[Entries taken from a collection]

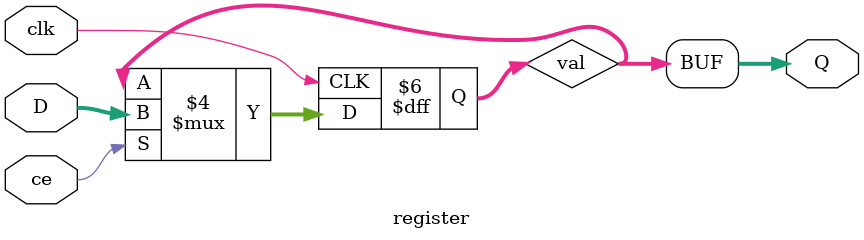
<source format=v>
`timescale 1ns / 1ps

module register #
(
    parameter N = 8
)
(
    input clk,
    input ce,
    input [N-1:0] D,
    output [N-1:0] Q   
);

reg [N-1:0] val = 0;

always @(posedge clk)
begin
    if (ce) val <= D;
    else val <= val;
end
assign Q = val;

endmodule
// Jakub Glod 417193
</source>
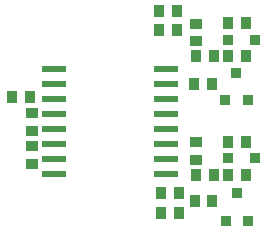
<source format=gtp>
G04 Layer_Color=8421504*
%FSLAX25Y25*%
%MOIN*%
G70*
G01*
G75*
%ADD10R,0.03543X0.03740*%
%ADD11R,0.03543X0.03740*%
%ADD12R,0.03347X0.04000*%
%ADD13R,0.03268X0.03268*%
%ADD14R,0.04000X0.03347*%
%ADD15R,0.03661X0.03858*%
%ADD16R,0.08000X0.02200*%
D10*
X76378Y16740D02*
D03*
X80118Y25992D02*
D03*
X76181Y56898D02*
D03*
X79921Y66150D02*
D03*
D11*
X83858Y16740D02*
D03*
X83662Y56898D02*
D03*
D12*
X83071Y32087D02*
D03*
X77165D02*
D03*
X83071Y71653D02*
D03*
X77165D02*
D03*
Y82677D02*
D03*
X83071D02*
D03*
X71653Y62205D02*
D03*
X65748D02*
D03*
X72441Y71653D02*
D03*
X66535D02*
D03*
X77165Y43110D02*
D03*
X83071D02*
D03*
X71850Y23228D02*
D03*
X65945D02*
D03*
X72441Y32087D02*
D03*
X66535D02*
D03*
D13*
X86083Y77165D02*
D03*
X77165D02*
D03*
X86024Y37598D02*
D03*
X77106D02*
D03*
D14*
X66535Y76575D02*
D03*
Y82480D02*
D03*
X66535Y37008D02*
D03*
Y42913D02*
D03*
X11811Y41732D02*
D03*
Y35827D02*
D03*
Y46654D02*
D03*
Y52559D02*
D03*
D15*
X5039Y58071D02*
D03*
X11102D02*
D03*
X60118Y86614D02*
D03*
X54055D02*
D03*
X60039Y80512D02*
D03*
X53976D02*
D03*
X60905Y19291D02*
D03*
X54843D02*
D03*
X60709Y25984D02*
D03*
X54646D02*
D03*
D16*
X18996Y62205D02*
D03*
Y57205D02*
D03*
Y52205D02*
D03*
Y47205D02*
D03*
Y42205D02*
D03*
Y37205D02*
D03*
Y32205D02*
D03*
X56496Y62205D02*
D03*
X18996Y67205D02*
D03*
X56496Y37205D02*
D03*
Y42205D02*
D03*
Y47205D02*
D03*
Y52205D02*
D03*
Y57205D02*
D03*
Y32205D02*
D03*
Y67205D02*
D03*
M02*

</source>
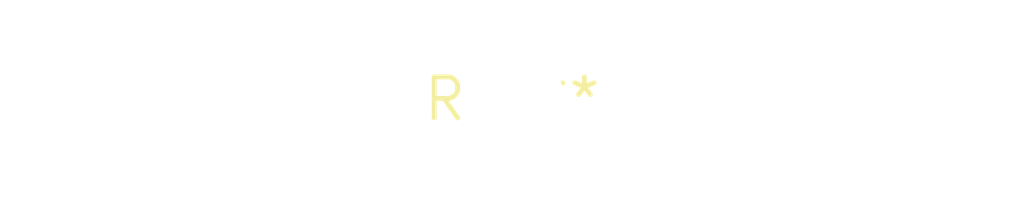
<source format=kicad_pcb>
(kicad_pcb (version 20240108) (generator pcbnew)

  (general
    (thickness 1.6)
  )

  (paper "A4")
  (layers
    (0 "F.Cu" signal)
    (31 "B.Cu" signal)
    (32 "B.Adhes" user "B.Adhesive")
    (33 "F.Adhes" user "F.Adhesive")
    (34 "B.Paste" user)
    (35 "F.Paste" user)
    (36 "B.SilkS" user "B.Silkscreen")
    (37 "F.SilkS" user "F.Silkscreen")
    (38 "B.Mask" user)
    (39 "F.Mask" user)
    (40 "Dwgs.User" user "User.Drawings")
    (41 "Cmts.User" user "User.Comments")
    (42 "Eco1.User" user "User.Eco1")
    (43 "Eco2.User" user "User.Eco2")
    (44 "Edge.Cuts" user)
    (45 "Margin" user)
    (46 "B.CrtYd" user "B.Courtyard")
    (47 "F.CrtYd" user "F.Courtyard")
    (48 "B.Fab" user)
    (49 "F.Fab" user)
    (50 "User.1" user)
    (51 "User.2" user)
    (52 "User.3" user)
    (53 "User.4" user)
    (54 "User.5" user)
    (55 "User.6" user)
    (56 "User.7" user)
    (57 "User.8" user)
    (58 "User.9" user)
  )

  (setup
    (pad_to_mask_clearance 0)
    (pcbplotparams
      (layerselection 0x00010fc_ffffffff)
      (plot_on_all_layers_selection 0x0000000_00000000)
      (disableapertmacros false)
      (usegerberextensions false)
      (usegerberattributes false)
      (usegerberadvancedattributes false)
      (creategerberjobfile false)
      (dashed_line_dash_ratio 12.000000)
      (dashed_line_gap_ratio 3.000000)
      (svgprecision 4)
      (plotframeref false)
      (viasonmask false)
      (mode 1)
      (useauxorigin false)
      (hpglpennumber 1)
      (hpglpenspeed 20)
      (hpglpendiameter 15.000000)
      (dxfpolygonmode false)
      (dxfimperialunits false)
      (dxfusepcbnewfont false)
      (psnegative false)
      (psa4output false)
      (plotreference false)
      (plotvalue false)
      (plotinvisibletext false)
      (sketchpadsonfab false)
      (subtractmaskfromsilk false)
      (outputformat 1)
      (mirror false)
      (drillshape 1)
      (scaleselection 1)
      (outputdirectory "")
    )
  )

  (net 0 "")

  (footprint "MountingHole_3.2mm_M3_DIN965" (layer "F.Cu") (at 0 0))

)

</source>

**WHAT IS NEEDED**
Every line that contains the string "Silkscreen" should be copied from the entries.

**SOLUTION**
    (36 "B.SilkS" user "B.Silkscreen")
    (37 "F.SilkS" user "F.Silkscreen")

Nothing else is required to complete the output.